Il semble donc qu’il convienne de clarifier la portée du nouvel article 68 quant à la coexistence possible de services semblables dans le cadre de la F B-H et de la B-H.

 

En outre, il nous semble que le nouveau projet (décembre 2001) relatif au service de la F B-H continue à contenir certains excès de compétence, notamment dans son article 3 a) (international crime) et 3 c) (crimes de droit international et de droit humanitaire et collaboration avec le TPIY).

 

 

10.- Conclusions

Le projet de loi sur le service d’information et de protection s’insère dans les compétences constitutionnelles de la B-H.

 

Son fondement juridique peut être déduit non seulement de l’article III-1-g) mais aussi de l’article III-1-a) et de l’article III-5-a) de la Constitution.

 

La matière traitée se prête aisément à un exercice parallèle des compétences. Cet exercice parallèle s’impose même en vue de respecter les compétences de la B-H et de ses entités.

 

La loi de la RS sur le service d’information et de protection paraît contenir certains empiètements sur les compétences de la B-H.

 

e)         Le projet de loi de la FB-H envisage une sorte d’absorption du service qui serait créé au niveau de la Fédération  par celui qui serait établi au niveau de la B-H. Cette démarche est constitutionnellement possible si les deux entités fédérées en décident ainsi (article III-5-a). La question de savoir si une seule entité peut agir de la sorte reste ouverte.

 

f)          Le projet de loi de la F B-H dans son dernier état (décembre 2001) contient une disposition transitoire (art. 68) dont la portée pourrait être différente de la disposition similaire du texte antérieur (art. 1, al. 2) et qui devrait, en toute hypothèse, être élucidée.

 

 

                                                                                                                      Le 24 janvier 2002



 



[1][1] Bien que ce point ne relève pas de l’objet du présent avis, il convient de se demander s’il ne conviendrait pas de fusionner ces deux derniers départements dont les missions sont proches et nettement distinctes de celles assignées au département de recherche criminelle.
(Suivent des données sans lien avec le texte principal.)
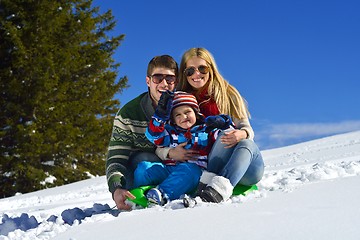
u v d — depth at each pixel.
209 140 2.81
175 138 2.87
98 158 20.02
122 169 2.94
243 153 2.54
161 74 3.04
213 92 3.04
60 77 18.33
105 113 20.77
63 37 18.73
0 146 16.94
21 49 16.64
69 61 18.05
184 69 3.11
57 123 17.50
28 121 17.31
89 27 19.39
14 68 17.52
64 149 17.84
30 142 16.64
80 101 18.80
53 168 17.70
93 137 18.69
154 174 2.82
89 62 19.50
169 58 3.12
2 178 17.02
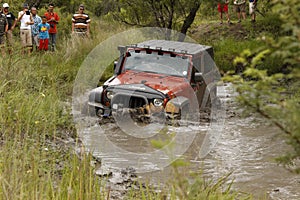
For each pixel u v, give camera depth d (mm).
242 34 39750
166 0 35406
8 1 37594
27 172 9039
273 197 11859
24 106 15445
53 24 32938
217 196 9305
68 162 12352
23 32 29047
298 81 4844
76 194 8688
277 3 4637
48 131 15078
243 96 4719
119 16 37750
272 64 29547
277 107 4688
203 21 46406
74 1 47719
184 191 5719
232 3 43000
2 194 7980
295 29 4441
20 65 20469
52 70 23609
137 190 11719
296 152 4793
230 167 13805
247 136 16875
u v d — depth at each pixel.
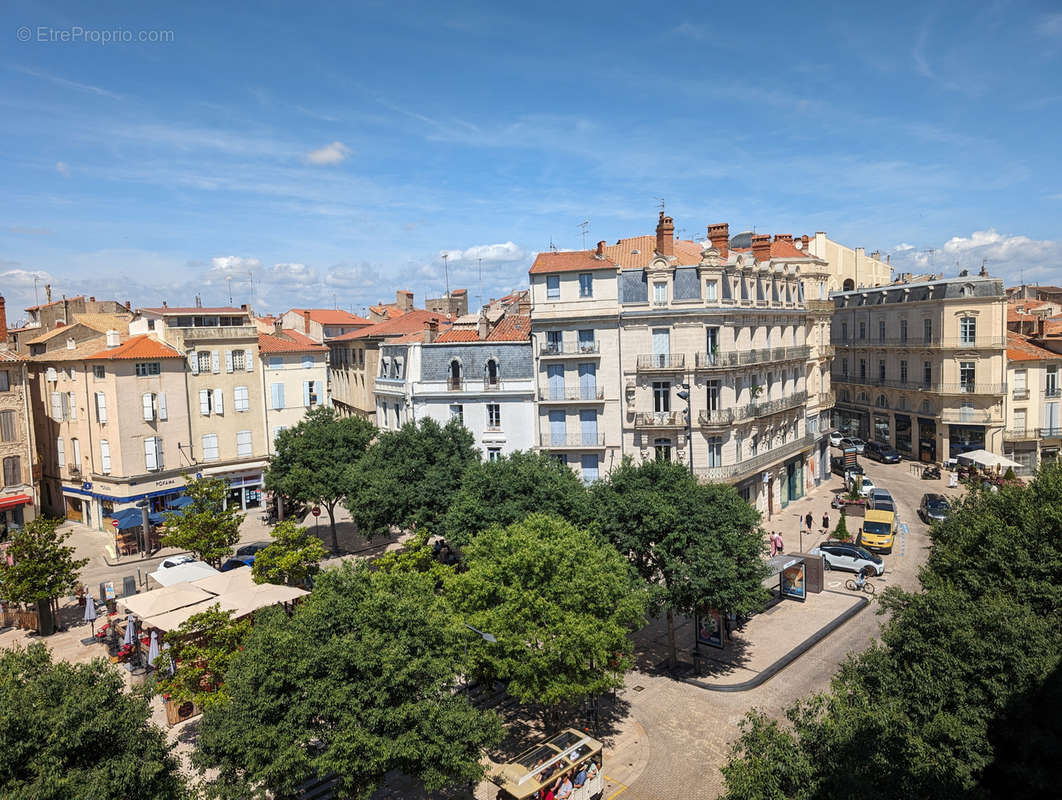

[2][2] Adopté par la Commission lors de sa 34e réunion plénière (6-7 mars 1998) voir Avis sur le régime constitutionnel de Bosnie-Herzégovine, septembre 1994-juin 1998, CDL – INF (98) 15, p.88.

[3][3] Adopté par la Commission lors de sa 35e réunion plénière (12-13 juin 1998) voir CDL-INF (98)15, >

[4][4] Voy. Spécialement l’avis sur la compétence de la Fédération de B-H en matière pénale (6-7 mars 1998), points 9 à 11.

[5][5]  En outre, l’article 68 (texte de décembre 2001) ne prévoit pas, comme l’art. 1, al. 2 (texte de mai 2001) une compensation pour les biens ainsi transférés d’un service à l’autre. Il semble qu’il s’agisse d’une lacune.